Work to be completed -
Could the data below be printed out exactly, with the pictures left out?

....

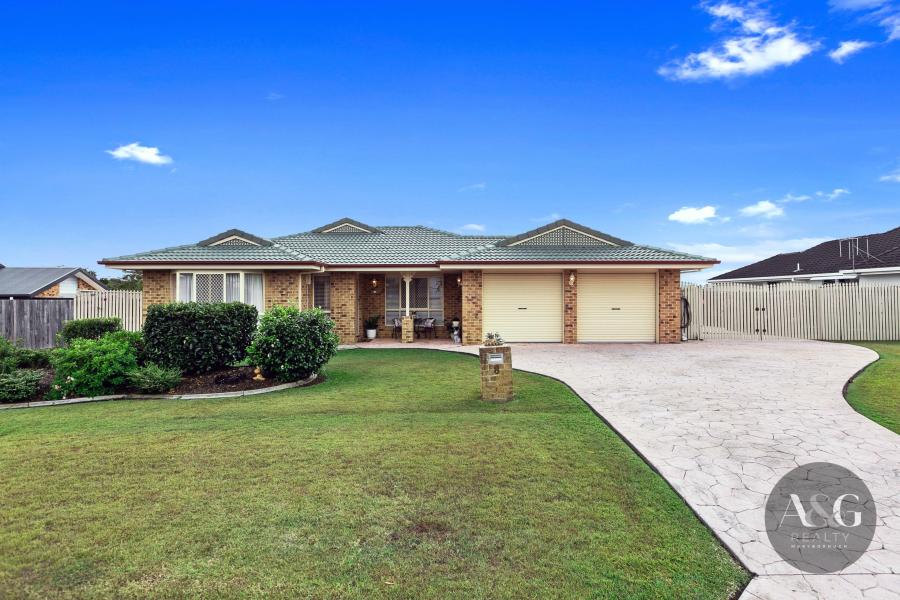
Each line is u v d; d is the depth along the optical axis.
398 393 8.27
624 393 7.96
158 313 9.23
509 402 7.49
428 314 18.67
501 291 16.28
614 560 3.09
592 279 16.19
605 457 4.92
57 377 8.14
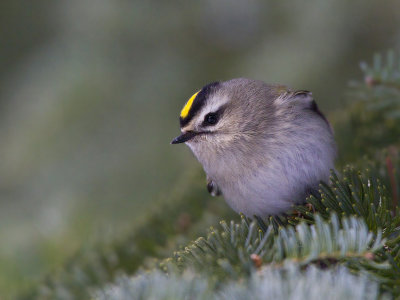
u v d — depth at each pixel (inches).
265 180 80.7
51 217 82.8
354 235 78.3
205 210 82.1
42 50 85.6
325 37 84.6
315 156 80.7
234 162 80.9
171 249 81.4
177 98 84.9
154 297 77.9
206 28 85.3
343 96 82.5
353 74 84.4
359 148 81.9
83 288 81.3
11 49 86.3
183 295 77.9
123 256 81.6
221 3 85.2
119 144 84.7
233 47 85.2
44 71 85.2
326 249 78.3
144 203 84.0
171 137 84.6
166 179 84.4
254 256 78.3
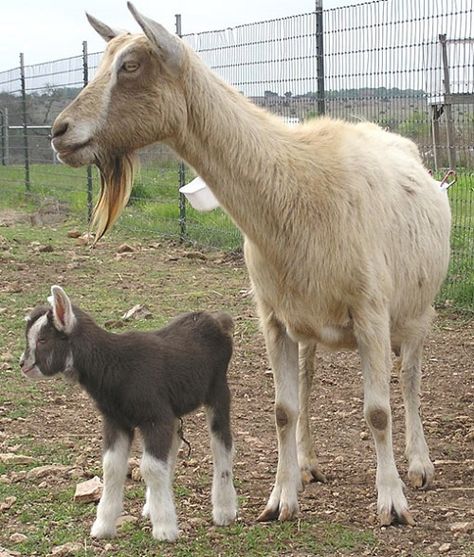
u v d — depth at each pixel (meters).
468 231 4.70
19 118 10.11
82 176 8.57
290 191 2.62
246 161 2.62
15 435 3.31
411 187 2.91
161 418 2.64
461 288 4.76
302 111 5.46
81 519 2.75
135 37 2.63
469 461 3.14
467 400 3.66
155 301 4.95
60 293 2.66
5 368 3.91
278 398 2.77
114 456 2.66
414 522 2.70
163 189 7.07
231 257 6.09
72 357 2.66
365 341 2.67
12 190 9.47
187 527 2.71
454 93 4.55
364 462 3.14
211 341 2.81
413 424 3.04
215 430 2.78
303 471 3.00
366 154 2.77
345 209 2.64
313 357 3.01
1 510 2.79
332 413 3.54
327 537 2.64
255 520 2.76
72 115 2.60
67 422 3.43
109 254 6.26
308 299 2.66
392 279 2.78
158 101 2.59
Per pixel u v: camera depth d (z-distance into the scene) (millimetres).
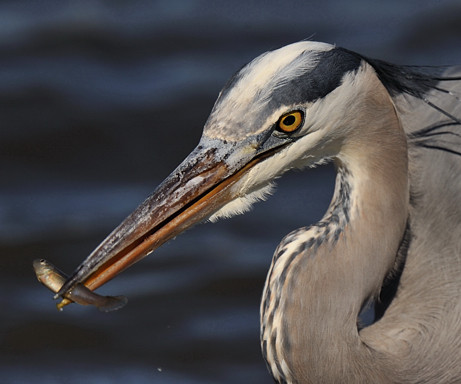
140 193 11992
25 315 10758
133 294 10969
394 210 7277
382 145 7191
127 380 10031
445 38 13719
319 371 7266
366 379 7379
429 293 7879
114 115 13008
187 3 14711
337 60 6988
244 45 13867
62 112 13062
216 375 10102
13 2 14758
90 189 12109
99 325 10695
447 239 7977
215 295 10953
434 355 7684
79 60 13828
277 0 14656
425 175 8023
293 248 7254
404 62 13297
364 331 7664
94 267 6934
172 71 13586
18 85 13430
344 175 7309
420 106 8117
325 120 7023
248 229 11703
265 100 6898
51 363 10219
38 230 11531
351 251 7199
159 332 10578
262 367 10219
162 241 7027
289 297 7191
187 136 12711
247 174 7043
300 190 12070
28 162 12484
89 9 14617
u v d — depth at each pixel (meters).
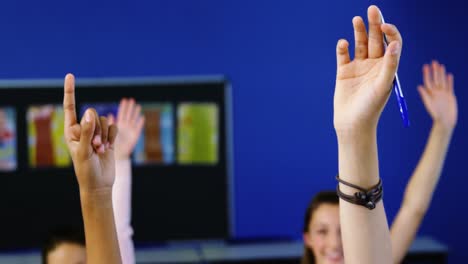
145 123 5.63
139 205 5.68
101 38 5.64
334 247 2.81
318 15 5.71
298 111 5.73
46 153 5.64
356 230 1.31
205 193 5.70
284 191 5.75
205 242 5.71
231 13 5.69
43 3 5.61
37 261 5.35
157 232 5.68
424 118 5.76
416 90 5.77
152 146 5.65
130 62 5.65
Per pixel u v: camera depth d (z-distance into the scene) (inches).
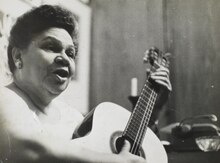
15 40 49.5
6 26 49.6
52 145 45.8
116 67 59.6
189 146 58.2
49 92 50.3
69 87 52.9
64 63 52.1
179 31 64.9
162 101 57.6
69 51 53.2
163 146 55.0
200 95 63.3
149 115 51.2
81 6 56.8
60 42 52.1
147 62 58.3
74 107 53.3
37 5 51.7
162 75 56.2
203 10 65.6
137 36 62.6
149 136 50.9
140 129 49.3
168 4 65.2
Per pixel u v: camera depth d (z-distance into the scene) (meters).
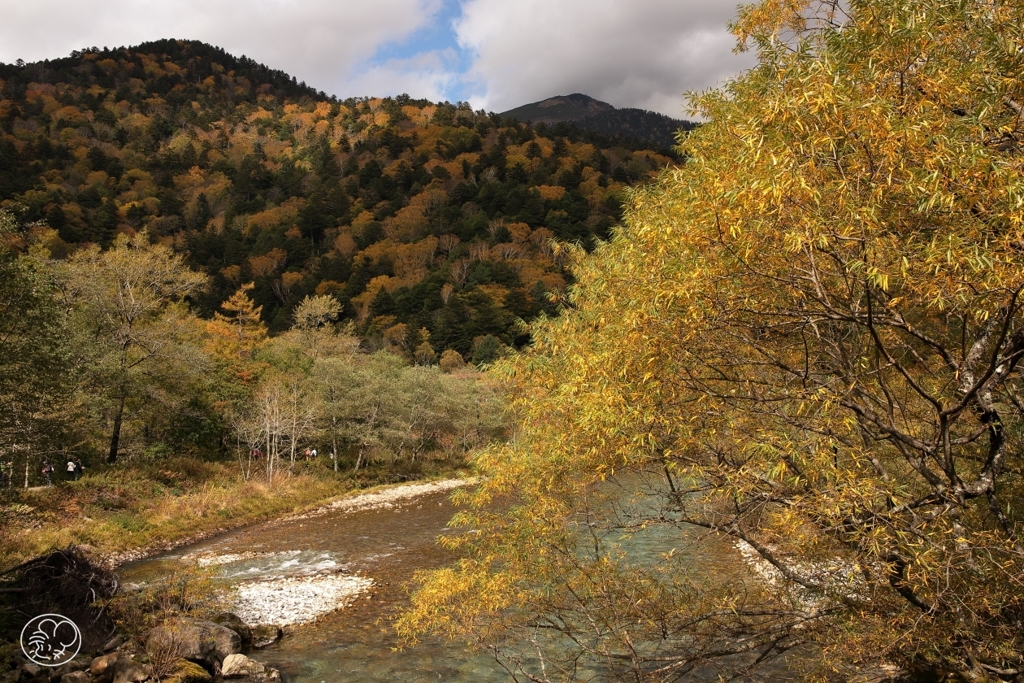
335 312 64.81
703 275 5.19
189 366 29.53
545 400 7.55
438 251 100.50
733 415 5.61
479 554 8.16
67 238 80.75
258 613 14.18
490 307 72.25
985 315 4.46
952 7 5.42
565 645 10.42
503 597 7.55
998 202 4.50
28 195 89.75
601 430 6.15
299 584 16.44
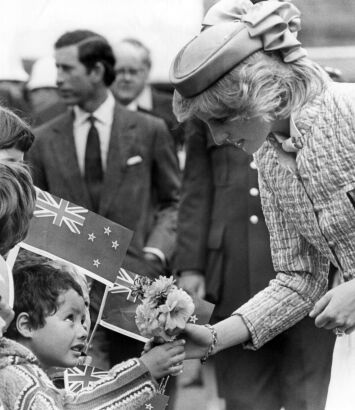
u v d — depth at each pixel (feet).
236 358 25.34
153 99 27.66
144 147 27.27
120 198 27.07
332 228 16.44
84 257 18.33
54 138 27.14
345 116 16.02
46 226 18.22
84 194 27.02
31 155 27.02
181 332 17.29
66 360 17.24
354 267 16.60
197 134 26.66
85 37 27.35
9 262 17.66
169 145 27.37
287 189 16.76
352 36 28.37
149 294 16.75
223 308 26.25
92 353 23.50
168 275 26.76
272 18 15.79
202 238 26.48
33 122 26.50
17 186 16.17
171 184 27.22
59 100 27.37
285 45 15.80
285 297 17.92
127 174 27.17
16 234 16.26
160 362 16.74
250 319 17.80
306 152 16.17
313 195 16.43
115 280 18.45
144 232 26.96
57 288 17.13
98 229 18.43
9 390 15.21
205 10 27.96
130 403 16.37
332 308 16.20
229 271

....

Exercise response -
Each line is u v d; d is the depth along the optical axis.
398 393 8.27
624 393 7.96
158 313 9.23
509 402 7.49
428 314 18.67
501 291 16.28
614 560 3.09
592 279 16.19
605 457 4.92
57 377 8.14
u v d — depth at each pixel (inches).
265 180 80.7
51 217 82.8
354 235 78.3
205 210 82.1
42 50 85.6
325 37 84.6
315 156 80.7
234 162 80.9
171 249 81.4
177 98 84.9
154 297 77.9
206 28 85.3
343 96 82.5
353 74 84.4
359 148 81.9
83 288 81.3
11 49 86.3
183 295 77.9
123 256 81.6
221 3 85.2
119 144 84.7
233 47 85.2
44 71 85.2
326 249 78.3
144 203 84.0
171 137 84.6
166 179 84.4
254 256 78.3
u v d — depth at each pixel (meters).
468 231 4.70
19 118 10.11
82 176 8.57
290 191 2.62
246 161 2.62
15 435 3.31
411 187 2.91
161 418 2.64
461 288 4.76
302 111 5.46
81 519 2.75
135 37 2.63
469 461 3.14
467 400 3.66
155 301 4.95
60 293 2.66
5 368 3.91
278 398 2.77
114 456 2.66
414 522 2.70
163 189 7.07
231 257 6.09
72 357 2.66
365 341 2.67
12 190 9.47
187 527 2.71
454 93 4.55
364 462 3.14
211 341 2.81
413 424 3.04
215 430 2.78
303 471 3.00
366 154 2.77
345 209 2.64
313 357 3.01
1 510 2.79
332 413 3.54
327 537 2.64
255 520 2.76
72 115 2.60
67 422 3.43
109 254 6.26
308 299 2.66
392 279 2.78
158 101 2.59
Per pixel u v: camera depth d (z-distance into the scene) (millimetres).
140 193 11992
25 315 10758
133 294 10969
394 210 7277
382 145 7191
127 380 10031
445 38 13719
319 371 7266
366 379 7379
429 293 7879
114 115 13008
187 3 14711
337 60 6988
244 45 13867
62 112 13062
216 375 10102
13 2 14758
90 189 12109
99 325 10695
447 239 7977
215 295 10953
434 355 7684
79 60 13828
277 0 14656
425 175 8023
293 248 7254
404 62 13297
364 331 7664
94 267 6934
172 71 13586
18 85 13430
344 175 7309
420 106 8117
325 120 7023
248 229 11703
265 100 6898
51 363 10219
38 230 11531
351 251 7199
159 332 10578
262 367 10219
162 241 7027
289 297 7191
187 136 12711
247 174 7043
300 190 12070
28 162 12484
89 9 14617
u v d — depth at each pixel (meters).
145 123 5.63
139 205 5.68
101 38 5.64
334 247 2.81
318 15 5.71
298 111 5.73
46 153 5.64
356 230 1.31
205 193 5.70
284 191 5.75
205 242 5.71
231 13 5.69
43 3 5.61
37 261 5.35
157 232 5.68
424 118 5.76
416 90 5.77
152 146 5.65
130 62 5.65
Per pixel u v: camera depth d (z-distance into the scene) (inches).
15 40 49.5
6 26 49.6
52 145 45.8
116 67 59.6
189 146 58.2
49 92 50.3
69 87 52.9
64 63 52.1
179 31 64.9
162 101 57.6
69 51 53.2
163 146 55.0
200 95 63.3
149 115 51.2
81 6 56.8
60 42 52.1
147 62 58.3
74 107 53.3
37 5 51.7
162 75 56.2
203 10 65.6
137 36 62.6
149 136 50.9
140 129 49.3
168 4 65.2
Per pixel u v: camera depth d (z-distance into the scene) (meters).
335 312 64.81
703 275 5.19
189 366 29.53
545 400 7.55
438 251 100.50
733 415 5.61
479 554 8.16
67 238 80.75
258 613 14.18
490 307 72.25
985 315 4.46
952 7 5.42
565 645 10.42
503 597 7.55
998 202 4.50
28 195 89.75
601 430 6.15
299 584 16.44
u v d — depth at each pixel (feet).
236 358 25.34
153 99 27.66
144 147 27.27
120 198 27.07
332 228 16.44
84 257 18.33
54 138 27.14
345 116 16.02
46 226 18.22
84 194 27.02
31 155 27.02
181 332 17.29
66 360 17.24
354 267 16.60
197 134 26.66
85 37 27.35
9 262 17.66
169 145 27.37
287 189 16.76
352 36 28.37
149 294 16.75
223 308 26.25
92 353 23.50
168 275 26.76
272 18 15.79
202 238 26.48
33 122 26.50
17 186 16.17
171 184 27.22
59 100 27.37
285 45 15.80
285 297 17.92
127 174 27.17
16 234 16.26
160 362 16.74
250 319 17.80
306 152 16.17
313 195 16.43
115 280 18.45
144 232 26.96
57 288 17.13
98 229 18.43
9 390 15.21
205 10 27.96
130 403 16.37
332 308 16.20
229 271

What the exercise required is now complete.